Determining Application Type
Running efficient queries on a Canopy cluster requires that data be properly distributed across machines. This varies by the type of application and its query patterns.
There are broadly two kinds of applications that work very well on Canopy. The first step in data modeling is to identify which of them more closely resembles your application.
At a Glance
Multi-Tenant Applications |
Real-Time Applications |
---|---|
Sometimes dozens or hundreds of tables in schema |
Small number of tables |
Queries relating to one tenant (company/store) at a time |
Relatively simple analytics queries with aggregations |
OLTP workloads for serving web clients |
High ingest volume of mostly immutable data |
OLAP workloads that serve per-tenant analytical queries |
Often centering around a big table of events |
Examples and Characteristics
Multi-Tenant Application
These are typically SaaS applications that serve other companies, accounts, or organizations. Most SaaS applications are inherently relational. They have a natural dimension on which to distribute data across nodes: just shard by tenant_id.
Canopy enables you to scale out your database to millions of tenants without having to re-architect your application. You can keep the relational semantics you need, like joins, foreign key constraints, transactions, ACID, and consistency.
Examples: Websites which host store-fronts for other businesses, such as a digital marketing solution, or a sales automation tool.
Characteristics: Queries relating to a single tenant rather than joining information across tenants. This includes OLTP workloads for serving web clients, and OLAP workloads that serve per-tenant analytical queries. Having dozens or hundreds of tables in your database schema is also an indicator for the multi-tenant data model.
Scaling a multi-tenant app with Canopy also requires minimal changes to application code. We have support for popular frameworks like Ruby on Rails and Django.
Real-Time Analytics
Applications needing massive parallelism, coordinating hundreds of cores for fast results to numerical, statistical, or counting queries. By sharding and parallelizing SQL queries across multiple nodes, Canopy makes it possible to perform real-time queries across billions of records in under a second.
Examples: Customer-facing analytics dashboards requiring sub-second response times.

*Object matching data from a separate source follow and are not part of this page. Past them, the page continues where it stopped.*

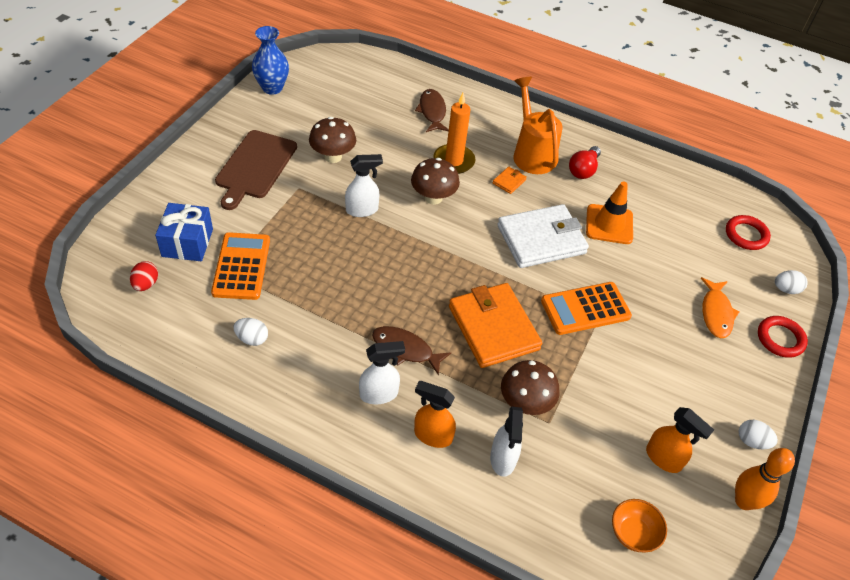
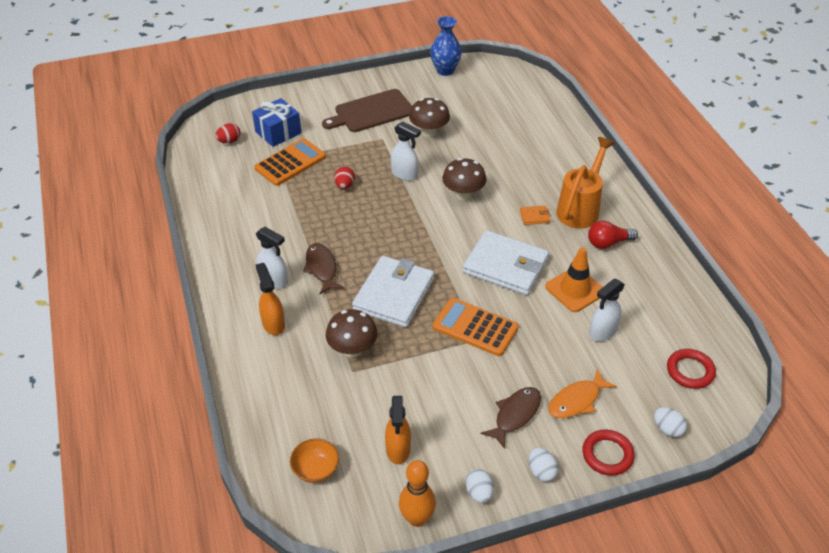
camera: 50 degrees right, 5 degrees down
white egg [233,318,268,346] -> white egg moved to [529,448,558,482]
brown fish [415,89,449,132] -> brown fish moved to [481,387,541,449]
orange candle [434,93,475,174] -> none
orange wallet [449,283,542,368] -> white wallet [352,256,434,328]
white spray bottle [490,407,523,477] -> white spray bottle moved to [589,279,625,341]
none -> red egg [334,166,355,189]

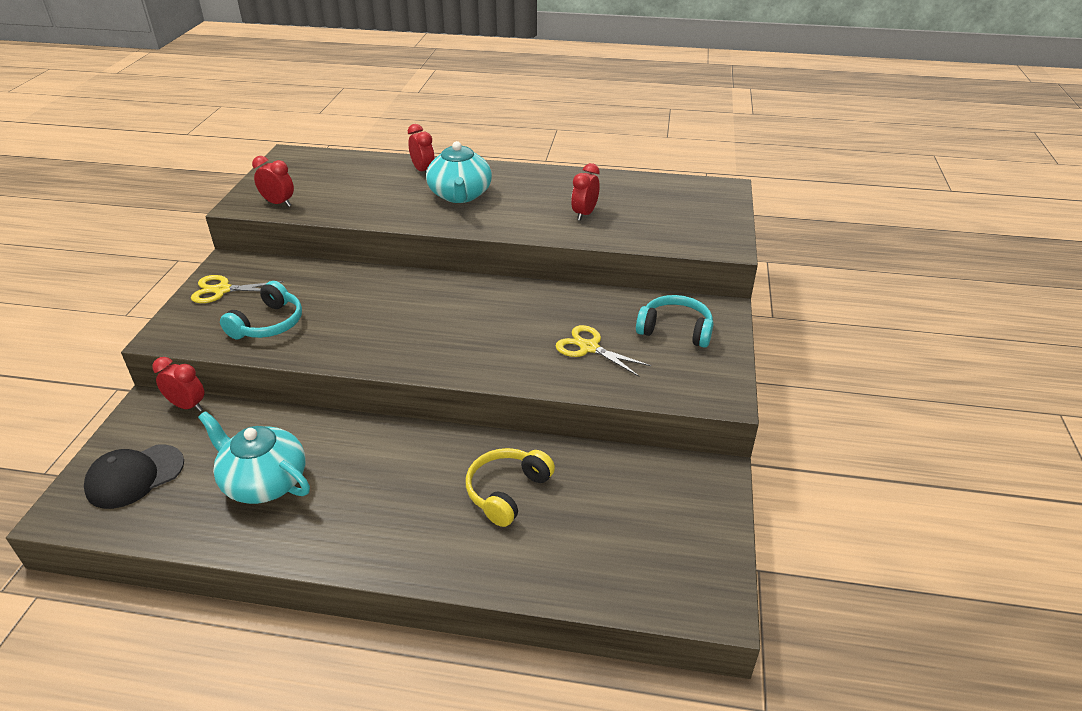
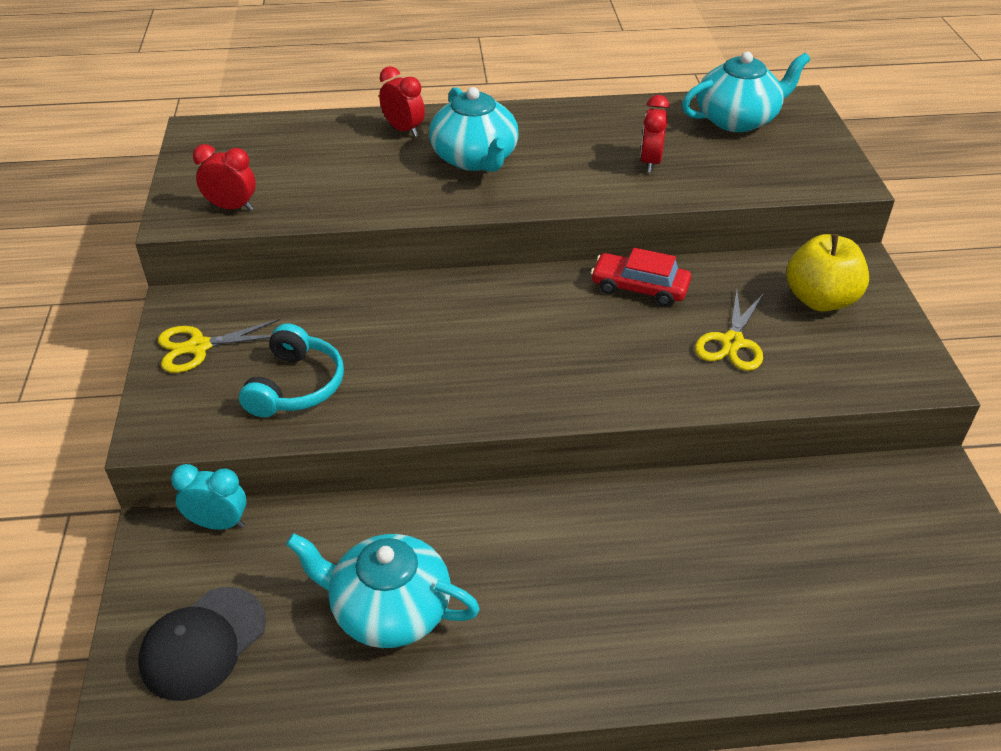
camera: 15 degrees left, 5 degrees up
red clock [152,357,205,412] -> turquoise clock [171,464,247,530]
yellow headphones [466,448,555,527] -> none
yellow scissors [556,325,651,377] -> yellow scissors turned 90 degrees counterclockwise [695,290,764,371]
turquoise headphones [636,295,714,348] -> yellow apple [786,234,869,312]
none -> red car [591,248,691,306]
none -> turquoise teapot [682,52,811,132]

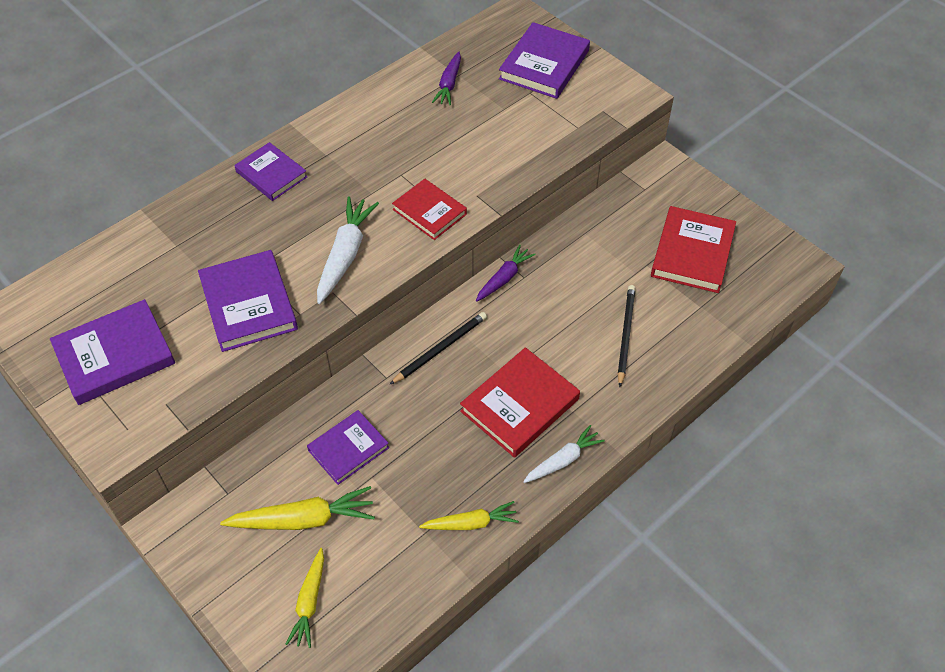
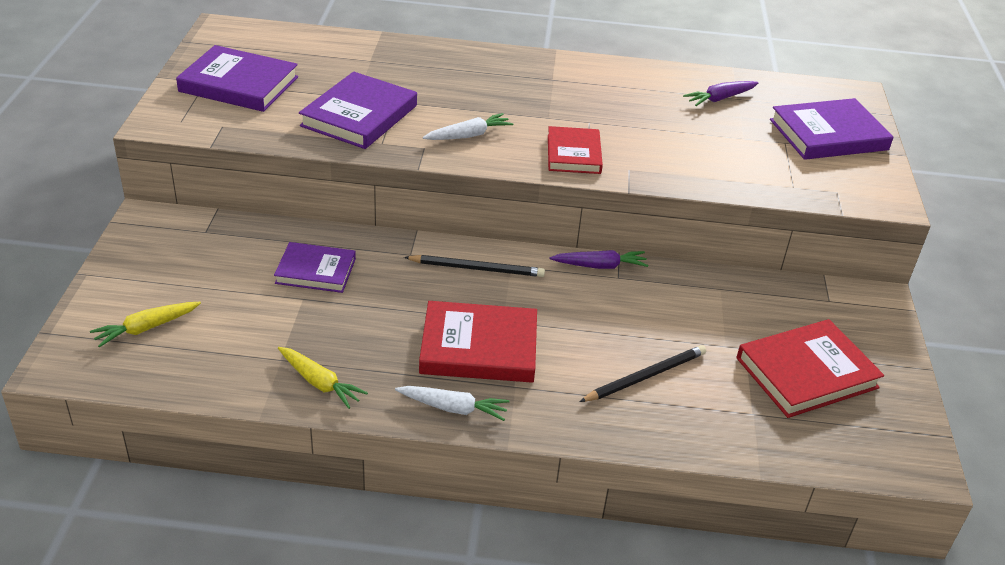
camera: 45 degrees right, 15 degrees down
yellow carrot [220,486,375,530] -> none
purple book [234,142,307,201] -> none
white carrot [317,197,379,304] -> white carrot [423,113,513,140], size x0.65

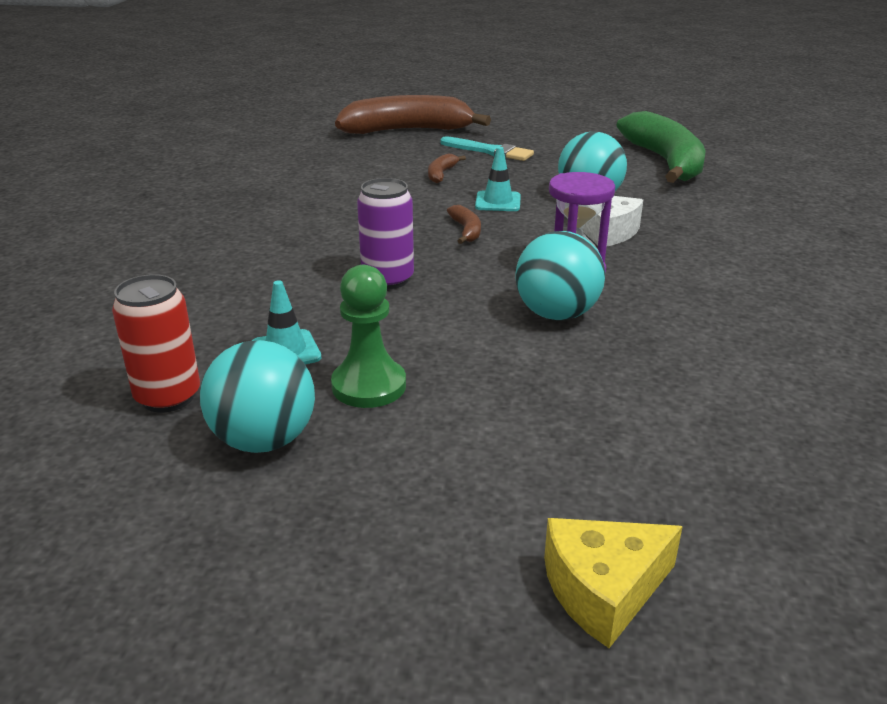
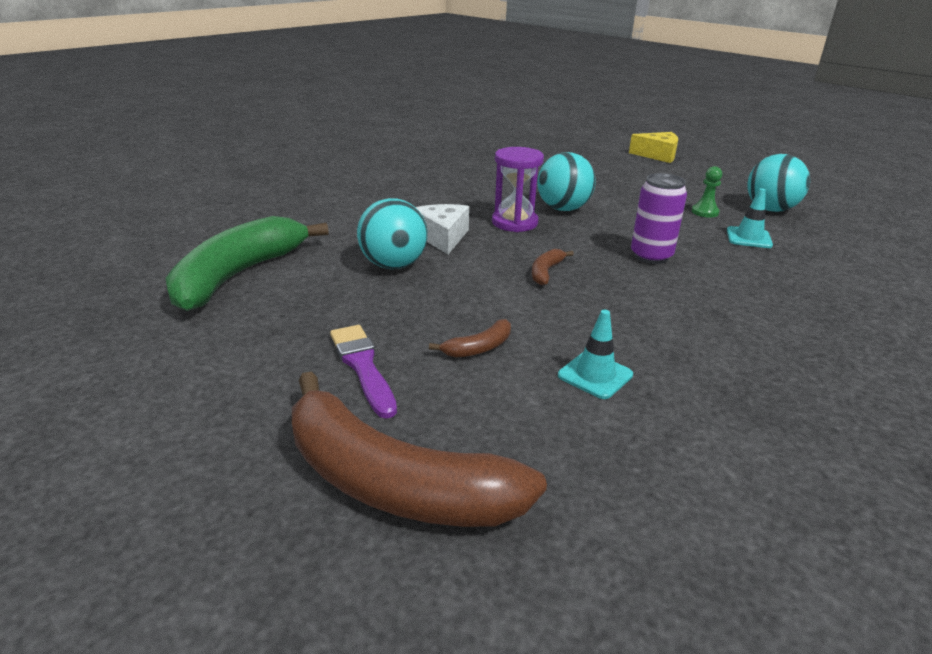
camera: 145 degrees left, 0 degrees up
red can [112,274,200,413] -> none
green pawn [331,265,406,408] -> green pawn [692,166,722,218], size x0.62
turquoise brush [440,136,534,161] -> purple brush [330,325,397,419]
turquoise traffic cone [475,147,521,211] -> turquoise traffic cone moved to [558,309,633,399]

Characteristics: Few tables, often centering around a big table of device-, site- or user-events and requiring high ingest volume of mostly immutable data. Relatively simple (but computationally intensive) analytics queries involving several aggregations and GROUP BYs.
If your situation resembles either case above then the next step is to decide how to shard your data in the Canopy cluster. As explained in the Concepts section, Canopy assigns table rows to shards according to the hashed value of the table’s distribution column. The database administrator’s choice of distribution columns needs to match the access patterns of typical queries to ensure performance.